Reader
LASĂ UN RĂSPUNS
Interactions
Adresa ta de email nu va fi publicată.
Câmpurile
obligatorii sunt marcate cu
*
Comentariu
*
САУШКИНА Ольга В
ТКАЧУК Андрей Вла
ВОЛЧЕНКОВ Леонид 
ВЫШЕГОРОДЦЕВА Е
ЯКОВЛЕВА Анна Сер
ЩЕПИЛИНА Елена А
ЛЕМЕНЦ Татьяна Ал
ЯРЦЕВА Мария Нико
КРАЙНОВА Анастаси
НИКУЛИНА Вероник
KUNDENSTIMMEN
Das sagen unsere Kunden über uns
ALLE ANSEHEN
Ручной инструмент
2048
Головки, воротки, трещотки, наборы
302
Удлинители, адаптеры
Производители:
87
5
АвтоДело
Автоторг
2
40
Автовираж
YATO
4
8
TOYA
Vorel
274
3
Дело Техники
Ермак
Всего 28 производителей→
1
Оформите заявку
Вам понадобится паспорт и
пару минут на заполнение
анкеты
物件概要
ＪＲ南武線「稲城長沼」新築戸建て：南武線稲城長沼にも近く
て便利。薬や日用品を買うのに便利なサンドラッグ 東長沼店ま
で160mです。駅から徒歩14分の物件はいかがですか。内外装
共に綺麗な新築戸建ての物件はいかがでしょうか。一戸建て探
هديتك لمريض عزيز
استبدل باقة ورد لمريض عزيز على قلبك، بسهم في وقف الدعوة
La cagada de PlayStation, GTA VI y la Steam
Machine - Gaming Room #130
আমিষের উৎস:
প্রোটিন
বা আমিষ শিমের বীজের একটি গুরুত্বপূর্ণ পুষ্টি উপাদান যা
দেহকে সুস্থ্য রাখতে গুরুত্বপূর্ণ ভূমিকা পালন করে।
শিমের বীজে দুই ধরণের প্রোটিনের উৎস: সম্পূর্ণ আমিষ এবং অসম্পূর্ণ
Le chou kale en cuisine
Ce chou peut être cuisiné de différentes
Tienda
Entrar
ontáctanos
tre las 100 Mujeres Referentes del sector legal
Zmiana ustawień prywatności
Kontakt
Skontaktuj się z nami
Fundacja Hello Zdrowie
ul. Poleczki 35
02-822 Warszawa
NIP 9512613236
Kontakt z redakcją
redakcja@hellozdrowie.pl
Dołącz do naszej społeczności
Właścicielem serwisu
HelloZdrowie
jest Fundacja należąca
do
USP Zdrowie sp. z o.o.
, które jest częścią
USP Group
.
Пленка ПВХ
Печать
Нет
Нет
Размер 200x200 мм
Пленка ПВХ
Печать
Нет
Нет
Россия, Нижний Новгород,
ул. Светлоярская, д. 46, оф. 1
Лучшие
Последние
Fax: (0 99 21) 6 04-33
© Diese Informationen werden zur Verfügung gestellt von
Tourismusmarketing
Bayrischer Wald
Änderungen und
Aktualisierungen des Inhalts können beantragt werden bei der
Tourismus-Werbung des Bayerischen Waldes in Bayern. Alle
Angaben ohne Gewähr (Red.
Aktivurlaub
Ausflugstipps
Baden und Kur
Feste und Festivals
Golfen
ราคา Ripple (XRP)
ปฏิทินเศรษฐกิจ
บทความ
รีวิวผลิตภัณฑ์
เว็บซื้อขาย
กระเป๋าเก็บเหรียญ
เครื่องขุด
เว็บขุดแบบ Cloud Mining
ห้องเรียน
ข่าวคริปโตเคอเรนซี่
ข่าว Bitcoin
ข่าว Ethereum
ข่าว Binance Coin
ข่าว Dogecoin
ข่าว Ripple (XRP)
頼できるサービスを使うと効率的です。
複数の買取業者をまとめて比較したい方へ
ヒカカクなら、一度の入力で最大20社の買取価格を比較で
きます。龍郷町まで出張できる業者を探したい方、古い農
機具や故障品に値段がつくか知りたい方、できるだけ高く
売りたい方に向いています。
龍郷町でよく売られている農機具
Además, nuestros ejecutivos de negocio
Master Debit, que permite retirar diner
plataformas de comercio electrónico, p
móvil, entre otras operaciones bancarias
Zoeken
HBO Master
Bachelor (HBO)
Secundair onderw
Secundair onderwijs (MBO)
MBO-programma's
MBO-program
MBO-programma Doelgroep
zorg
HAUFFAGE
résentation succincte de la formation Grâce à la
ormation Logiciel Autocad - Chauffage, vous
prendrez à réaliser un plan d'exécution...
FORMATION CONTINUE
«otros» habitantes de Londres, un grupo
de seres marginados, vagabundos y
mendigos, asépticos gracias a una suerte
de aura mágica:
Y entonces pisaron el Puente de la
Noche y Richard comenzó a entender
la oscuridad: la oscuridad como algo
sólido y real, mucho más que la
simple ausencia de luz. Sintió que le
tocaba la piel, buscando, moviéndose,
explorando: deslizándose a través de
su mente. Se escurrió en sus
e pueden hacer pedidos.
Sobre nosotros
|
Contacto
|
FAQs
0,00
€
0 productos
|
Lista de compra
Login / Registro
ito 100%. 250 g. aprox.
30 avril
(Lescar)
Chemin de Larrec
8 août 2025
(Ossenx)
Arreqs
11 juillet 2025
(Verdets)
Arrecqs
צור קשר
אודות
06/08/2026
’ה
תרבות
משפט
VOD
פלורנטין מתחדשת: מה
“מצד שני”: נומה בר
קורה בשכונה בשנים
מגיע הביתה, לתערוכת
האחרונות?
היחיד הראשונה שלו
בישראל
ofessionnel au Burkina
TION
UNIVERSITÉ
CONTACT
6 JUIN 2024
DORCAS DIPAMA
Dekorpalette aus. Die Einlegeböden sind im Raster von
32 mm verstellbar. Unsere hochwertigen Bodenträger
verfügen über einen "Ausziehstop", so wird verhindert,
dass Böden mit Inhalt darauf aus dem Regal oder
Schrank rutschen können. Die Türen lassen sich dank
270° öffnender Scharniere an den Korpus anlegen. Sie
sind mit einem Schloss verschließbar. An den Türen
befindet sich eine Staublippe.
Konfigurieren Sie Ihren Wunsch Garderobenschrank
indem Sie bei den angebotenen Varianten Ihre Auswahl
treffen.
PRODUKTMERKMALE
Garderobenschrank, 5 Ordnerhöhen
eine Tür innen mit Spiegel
━━━━━━━━
### Task details
Look at the entries above. Then set all of them down again exactly.

### Solution for this exercise
Reader
LASĂ UN RĂSPUNS
Interactions
Adresa ta de email nu va fi publicată.
Câmpurile
obligatorii sunt marcate cu
*
Comentariu
*
САУШКИНА Ольга В
ТКАЧУК Андрей Вла
ВОЛЧЕНКОВ Леонид 
ВЫШЕГОРОДЦЕВА Е
ЯКОВЛЕВА Анна Сер
ЩЕПИЛИНА Елена А
ЛЕМЕНЦ Татьяна Ал
ЯРЦЕВА Мария Нико
КРАЙНОВА Анастаси
НИКУЛИНА Вероник
KUNDENSTIMMEN
Das sagen unsere Kunden über uns
ALLE ANSEHEN
Ручной инструмент
2048
Головки, воротки, трещотки, наборы
302
Удлинители, адаптеры
Производители:
87
5
АвтоДело
Автоторг
2
40
Автовираж
YATO
4
8
TOYA
Vorel
274
3
Дело Техники
Ермак
Всего 28 производителей→
1
Оформите заявку
Вам понадобится паспорт и
пару минут на заполнение
анкеты
物件概要
ＪＲ南武線「稲城長沼」新築戸建て：南武線稲城長沼にも近く
て便利。薬や日用品を買うのに便利なサンドラッグ 東長沼店ま
で160mです。駅から徒歩14分の物件はいかがですか。内外装
共に綺麗な新築戸建ての物件はいかがでしょうか。一戸建て探
هديتك لمريض عزيز
استبدل باقة ورد لمريض عزيز على قلبك، بسهم في وقف الدعوة
La cagada de PlayStation, GTA VI y la Steam
Machine - Gaming Room #130
আমিষের উৎস:
প্রোটিন
বা আমিষ শিমের বীজের একটি গুরুত্বপূর্ণ পুষ্টি উপাদান যা
দেহকে সুস্থ্য রাখতে গুরুত্বপূর্ণ ভূমিকা পালন করে।
শিমের বীজে দুই ধরণের প্রোটিনের উৎস: সম্পূর্ণ আমিষ এবং অসম্পূর্ণ
Le chou kale en cuisine
Ce chou peut être cuisiné de différentes
Tienda
Entrar
ontáctanos
tre las 100 Mujeres Referentes del sector legal
Zmiana ustawień prywatności
Kontakt
Skontaktuj się z nami
Fundacja Hello Zdrowie
ul. Poleczki 35
02-822 Warszawa
NIP 9512613236
Kontakt z redakcją
redakcja@hellozdrowie.pl
Dołącz do naszej społeczności
Właścicielem serwisu
HelloZdrowie
jest Fundacja należąca
do
USP Zdrowie sp. z o.o.
, które jest częścią
USP Group
.
Пленка ПВХ
Печать
Нет
Нет
Размер 200x200 мм
Пленка ПВХ
Печать
Нет
Нет
Россия, Нижний Новгород,
ул. Светлоярская, д. 46, оф. 1
Лучшие
Последние
Fax: (0 99 21) 6 04-33
© Diese Informationen werden zur Verfügung gestellt von
Tourismusmarketing
Bayrischer Wald
Änderungen und
Aktualisierungen des Inhalts können beantragt werden bei der
Tourismus-Werbung des Bayerischen Waldes in Bayern. Alle
Angaben ohne Gewähr (Red.
Aktivurlaub
Ausflugstipps
Baden und Kur
Feste und Festivals
Golfen
ราคา Ripple (XRP)
ปฏิทินเศรษฐกิจ
บทความ
รีวิวผลิตภัณฑ์
เว็บซื้อขาย
กระเป๋าเก็บเหรียญ
เครื่องขุด
เว็บขุดแบบ Cloud Mining
ห้องเรียน
ข่าวคริปโตเคอเรนซี่
ข่าว Bitcoin
ข่าว Ethereum
ข่าว Binance Coin
ข่าว Dogecoin
ข่าว Ripple (XRP)
頼できるサービスを使うと効率的です。
複数の買取業者をまとめて比較したい方へ
ヒカカクなら、一度の入力で最大20社の買取価格を比較で
きます。龍郷町まで出張できる業者を探したい方、古い農
機具や故障品に値段がつくか知りたい方、できるだけ高く
売りたい方に向いています。
龍郷町でよく売られている農機具
Además, nuestros ejecutivos de negocio
Master Debit, que permite retirar diner
plataformas de comercio electrónico, p
móvil, entre otras operaciones bancarias
Zoeken
HBO Master
Bachelor (HBO)
Secundair onderw
Secundair onderwijs (MBO)
MBO-programma's
MBO-program
MBO-programma Doelgroep
zorg
HAUFFAGE
résentation succincte de la formation Grâce à la
ormation Logiciel Autocad - Chauffage, vous
prendrez à réaliser un plan d'exécution...
FORMATION CONTINUE
«otros» habitantes de Londres, un grupo
de seres marginados, vagabundos y
mendigos, asépticos gracias a una suerte
de aura mágica:
Y entonces pisaron el Puente de la
Noche y Richard comenzó a entender
la oscuridad: la oscuridad como algo
sólido y real, mucho más que la
simple ausencia de luz. Sintió que le
tocaba la piel, buscando, moviéndose,
explorando: deslizándose a través de
su mente. Se escurrió en sus
e pueden hacer pedidos.
Sobre nosotros
|
Contacto
|
FAQs
0,00
€
0 productos
|
Lista de compra
Login / Registro
ito 100%. 250 g. aprox.
30 avril
(Lescar)
Chemin de Larrec
8 août 2025
(Ossenx)
Arreqs
11 juillet 2025
(Verdets)
Arrecqs
צור קשר
אודות
06/08/2026
’ה
תרבות
משפט
VOD
פלורנטין מתחדשת: מה
“מצד שני”: נומה בר
קורה בשכונה בשנים
מגיע הביתה, לתערוכת
האחרונות?
היחיד הראשונה שלו
בישראל
ofessionnel au Burkina
TION
UNIVERSITÉ
CONTACT
6 JUIN 2024
DORCAS DIPAMA
Dekorpalette aus. Die Einlegeböden sind im Raster von
32 mm verstellbar. Unsere hochwertigen Bodenträger
verfügen über einen "Ausziehstop", so wird verhindert,
dass Böden mit Inhalt darauf aus dem Regal oder
Schrank rutschen können. Die Türen lassen sich dank
270° öffnender Scharniere an den Korpus anlegen. Sie
sind mit einem Schloss verschließbar. An den Türen
befindet sich eine Staublippe.
Konfigurieren Sie Ihren Wunsch Garderobenschrank
indem Sie bei den angebotenen Varianten Ihre Auswahl
treffen.
PRODUKTMERKMALE
Garderobenschrank, 5 Ordnerhöhen
eine Tür innen mit Spiegel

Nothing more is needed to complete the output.